By ANIEBO NWAMU

Your health condition in the last few years got us worried. But when I visited you last, I was not alarmed because I saw a truly satisfied man who had lived life to the fullest. I knew it was old age alone that was denying you an active life.  Every soul shall taste physical death, but legends like you belong to the ages.

Before you knew me, I knew you. “Opata” was already a household name by February 1977 when we moved into the same compound you lived in. At the time, you were serving as the chairman of Nsukka local government after winning a hard-fought election the previous year.

Everyone who has lived in Nsukka since 1976 knows you’re the first and the best chairman of the local government so far.

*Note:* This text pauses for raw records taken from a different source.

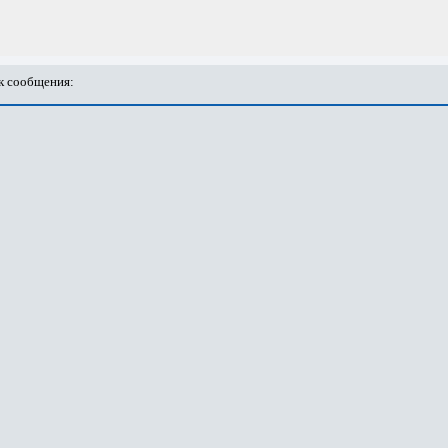
 сообщения: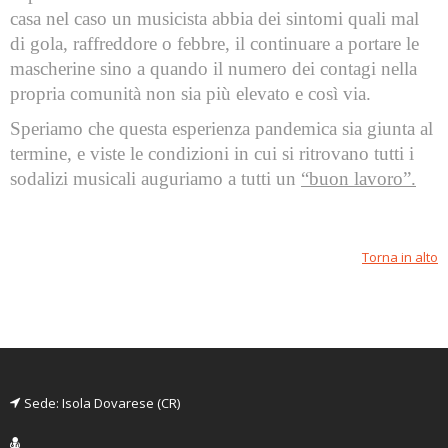
casa nel caso un musicista abbia dei sintomi quali mal
di gola, raffreddore o febbre, il continuare a portare le
mascherine sino a quando il numero dei contagi nella
propria comunità non sia più elevato e così via.
Speriamo che questa esperienza pandemica sia giunta al
termine, e viste le condizioni in cui si ritrovano tutti i
sodalizi musicali auguriamo a tutti un
“buon lavoro”.
Torna in alto
Sede: Isola Dovarese (CR)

The schools you founded, the roads you built, the health centres and lots more development projects – all of them stand today as monuments to a productive regime.

 When political activities preceding the Second Republic dawned, you threw your hat into the ring and was, in 1979, elected member of the old Anambra State House of Assembly under the platform of the NPN, a minority party in our state. In the subsequent election cycle, you ran for Senate still under the NPN. On the campaign train of 1983, I sometimes worked as your bodyguard as we toured the length and breadth of what was Nsukka senatorial zone at the time. The election fraud of 1983 had no parallel — and they said you lost. 

You didn’t lose anything eventually, for you served as education commissioner in Governor C. C. Onoh’s government. After a nine-year interregnum of military rule, another governor, Dr Okwesilieze Nwodo, found you worthy to serve as education commissioner once more.

All through your long and eventful days, the welfare of your people was uppermost on your mind. Each of us, while growing up in the 1970s and 1980s, received one form of mentorship or the other, including career guidance, from you. You taught us the importance of hard work. You taught us how to play politics without bitterness. Above all, you taught us how to vote.

As a politician, you were never corrupt – you were an oasis in a desert of filth. As a leader, you were selfless. You loved all Nsukka equally – you did nothing to favour Lejja or Lejja people alone. Indeed, it was in 1982, while you were in the House of Assembly, that the Adada state movement was birthed. Eventually, you had to fight alongside other contemporaries to ensure the creation of a state for the Wawa people, which became Enugu State in 1991. And when the brass hats wanted to create more LGAs in the country, you fought tooth and nail for more LGAs to be created out of an extra-large Nsukka. It pained you that the jackboots failed to create even one more LGA out of Nsukka in 1996.

Rather than nurse the injury inflicted on our people by that military regime, some chose to transfer their aggression to a co-victim rather than an oppressor bent on marginalizing all Igbo land. When I returned from Lagos, you explained your role; and I was convinced you did nothing wrong. An editor on the staff of a national newspaper at the time, I knew the military refused to split Nsukka, not because they forewarned against a “minority” report but because they found an excuse for marginalizing an Igbo area. I was aware of several LGAs created in places people had multiple disagreements and submitted “minority reports” to the military panel. Did a minority report also prevent the military goons from creating an additional state for the South-East? A fighter for Nsukka couldn’t have sabotaged Nsukka’s interest.

Goodbye, man of the people. Rest in peace, selfless leader of men, leader of institutions, and leader of Nsukka. So long, great Igbo and Nigerian leader. We’re glad you came our way.

Photo: CHIEF HON. CLETUS U. OPATA (1926–2021)

3 COMMENTS

  1. Aniebo, he was a moulder of character; a tireless, selfless and servant leader.

    We thank God for his life here on earth and pray that He grants him entry into His everlasting kingdom.